To maintain existing and loyal customers as stock outs could drive away
customers.
For seasonality purposes for goods that experience spike in demand on seasonal
basis.
To manage the cost of ordering and take advantage of discounts on bulk orders.
Avoid the cost of emergency orders due to stock outs.
To ensure smooth flow of production process without any hitches.
Information that market prices are likely to move up and therefore stocking to take
advantage of the price increases when they occur to make profit and also preserve
working capital.
Information that there would be shortage of supply in the market.
(Any 2 points at 1 mark=2 marks)
(Total: 20 marks)
EXAMINER’S COMMENTS
The final question 5 was a combination of theory and quantitative covering (a) to
(c).
The ( a) part was theory on aggressive, moderate and conservative working capital
strategies and their implications on liquidity and profitability. This carried a total
of 6 marks and averagely received good answers from students.
The (b) aspect which carried 9 marks was on review of credit policy in the oil and
gas industry which required students to calculate profits under an old policy, new
policy and advise as to whether to revert to the old credit policy or maintain the
new policy based on the results.

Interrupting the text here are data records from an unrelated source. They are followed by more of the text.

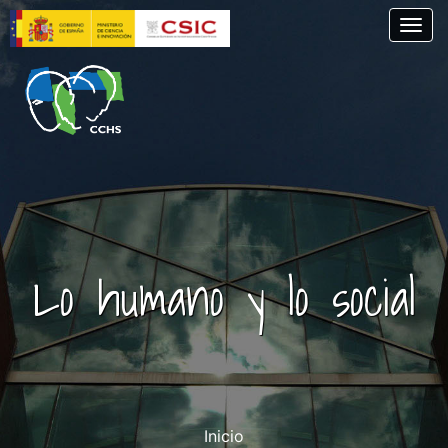
Pasar
Togg
al
contenido
principal
Lo humano y lo social
Inicio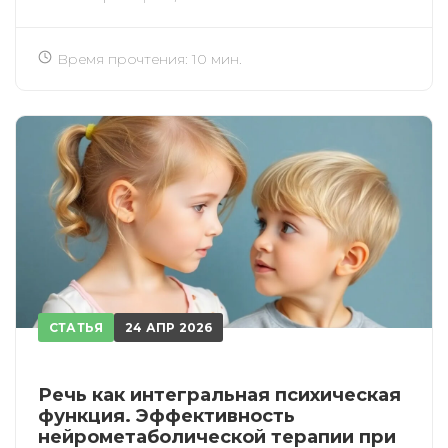
Время прочтения: 10 мин.
СТАТЬЯ
24 АПР 2026
Речь как интегральная психическая
функция. Эффективность
нейрометаболической терапии при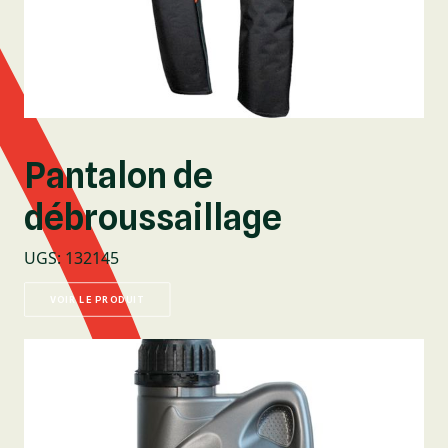
Pantalon de
débroussaillage
UGS
:
132145
VOIR LE PRODUIT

The (b) (i) part which carried 4 marks was well
answered followed by the (b) (ii) which also carried 4 marks and (b) (iii) carrying
1 mark
The final aspect of the question was (c ) was on the reasons for holding stock and
the cost associated with holding stock. This was well answered by majority of
students and carried 5 marks totalling 20 marks for the question.
This was the best answered question with an average of 50% pass rate.